Task to carry out
Show every line in the records below that contains the word "average", copying each such line in full.

Task material
Start of Block
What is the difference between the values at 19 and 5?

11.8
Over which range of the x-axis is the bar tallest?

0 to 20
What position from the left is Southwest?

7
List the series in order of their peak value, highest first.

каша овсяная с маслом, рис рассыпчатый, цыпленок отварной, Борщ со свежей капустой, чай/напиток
End of Block
Start of Block
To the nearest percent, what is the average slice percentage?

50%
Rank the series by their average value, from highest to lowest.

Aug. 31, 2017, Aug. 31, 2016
End of Block
Start of Block
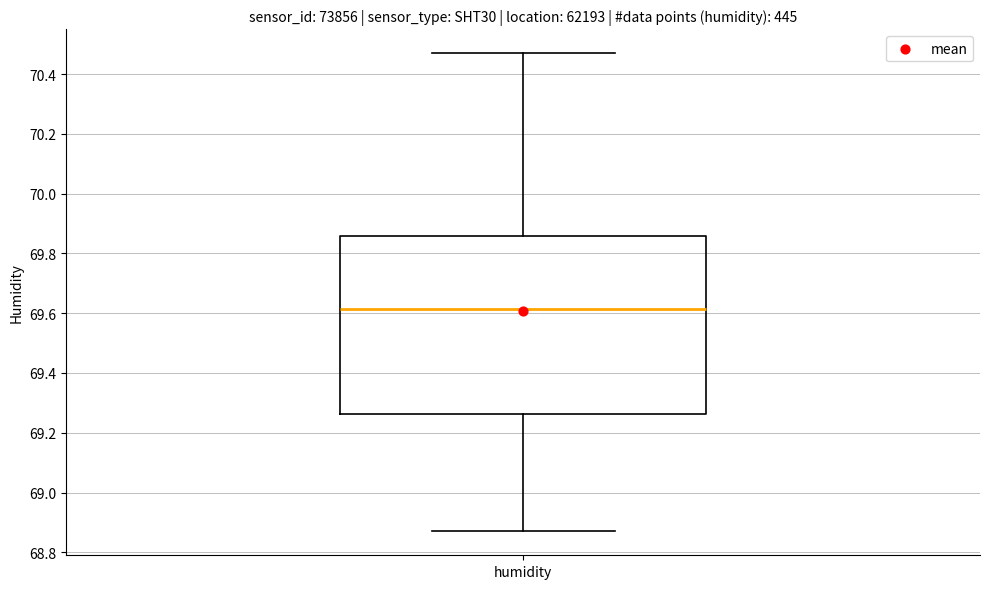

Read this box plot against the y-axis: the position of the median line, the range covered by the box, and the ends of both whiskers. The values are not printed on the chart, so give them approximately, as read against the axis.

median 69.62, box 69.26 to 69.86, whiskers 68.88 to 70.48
End of Block
Output below
To the nearest percent, what is the average slice percentage?
Rank the series by their average value, from highest to lowest.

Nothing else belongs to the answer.